The Opposite of Everything
Sombras Secas (Dry Shadows) is the second skin of the city, its passers-by and through, its flying objects, its transparencies, vestiges of humanities, the imminence of thought, the grime trickling down a window pane, the photographer’s hesitation between what he really sees, what he is, and what he is trying to discover so he can finally become self-aware. It’s an internal playhouse of representations; it can’t be explained, only seen. No photograph is open to interpretation. Not here, among the dry shadows where Marcelo Greco’s pictures are part of a laboratory in which we sometimes get the feeling their silence (of life and death) is being challenged.
Theirs is a darkened, inebriating world in which we are driven to get to the bottom of the process hidden within each photo, and which exist precisely because they “hide”. The photographer is the opposite: he turns himself in to avoid being skinned alive by the image, like a lost love peeling itself unstuck. Which is left behind? Which does the leaving? The same thing, twice, shadows reproducing the same man, who very often doesn’t notice he’s being followed over steadily draining time. So the cards are dealt. The trigger pulled. No metaphors drape the window onto tomorrow.
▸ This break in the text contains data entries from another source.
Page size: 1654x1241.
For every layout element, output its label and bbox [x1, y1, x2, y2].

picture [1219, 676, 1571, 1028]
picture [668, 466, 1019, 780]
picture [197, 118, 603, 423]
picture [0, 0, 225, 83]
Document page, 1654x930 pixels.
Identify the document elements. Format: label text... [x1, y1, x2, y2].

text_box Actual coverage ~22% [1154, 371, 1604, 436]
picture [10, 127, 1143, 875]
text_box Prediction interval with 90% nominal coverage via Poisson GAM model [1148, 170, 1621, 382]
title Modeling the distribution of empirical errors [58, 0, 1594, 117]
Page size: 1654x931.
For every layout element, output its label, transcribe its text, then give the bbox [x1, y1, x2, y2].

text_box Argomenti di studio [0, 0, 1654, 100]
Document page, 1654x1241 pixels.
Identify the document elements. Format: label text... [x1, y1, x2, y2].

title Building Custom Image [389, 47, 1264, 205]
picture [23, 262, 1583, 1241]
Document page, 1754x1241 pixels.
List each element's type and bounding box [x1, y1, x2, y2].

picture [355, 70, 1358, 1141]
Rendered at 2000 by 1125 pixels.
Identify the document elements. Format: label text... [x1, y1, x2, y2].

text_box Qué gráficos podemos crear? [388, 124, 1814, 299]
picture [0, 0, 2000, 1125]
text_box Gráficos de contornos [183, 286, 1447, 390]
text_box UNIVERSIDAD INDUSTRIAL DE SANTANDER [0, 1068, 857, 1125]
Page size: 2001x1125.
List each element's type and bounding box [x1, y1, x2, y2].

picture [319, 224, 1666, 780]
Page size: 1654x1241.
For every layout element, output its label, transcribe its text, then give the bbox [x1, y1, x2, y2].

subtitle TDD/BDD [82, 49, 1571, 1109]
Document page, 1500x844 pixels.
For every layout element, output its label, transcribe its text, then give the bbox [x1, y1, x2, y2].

No veils. No masks. Just a subject trying to make its way home through the sleeping city: an inner place where everything is an urgent matter. We are in coma. No city will ever be revealed in here. Everything is a mere matter of seconds. We forget representation. We’re in a vast theater, with its iron wounds. The photographer is the opposite: he turns himself in to avoid being skinned alive by the image. Once again, a tremendous passion. On the other side of the curtain, cracks run through the glass. Whom amongst us will press a cheek against the mirror? In the empty space between humanities, man and the city flicker in the darkness that will never be revealed. The photographer is the opposite.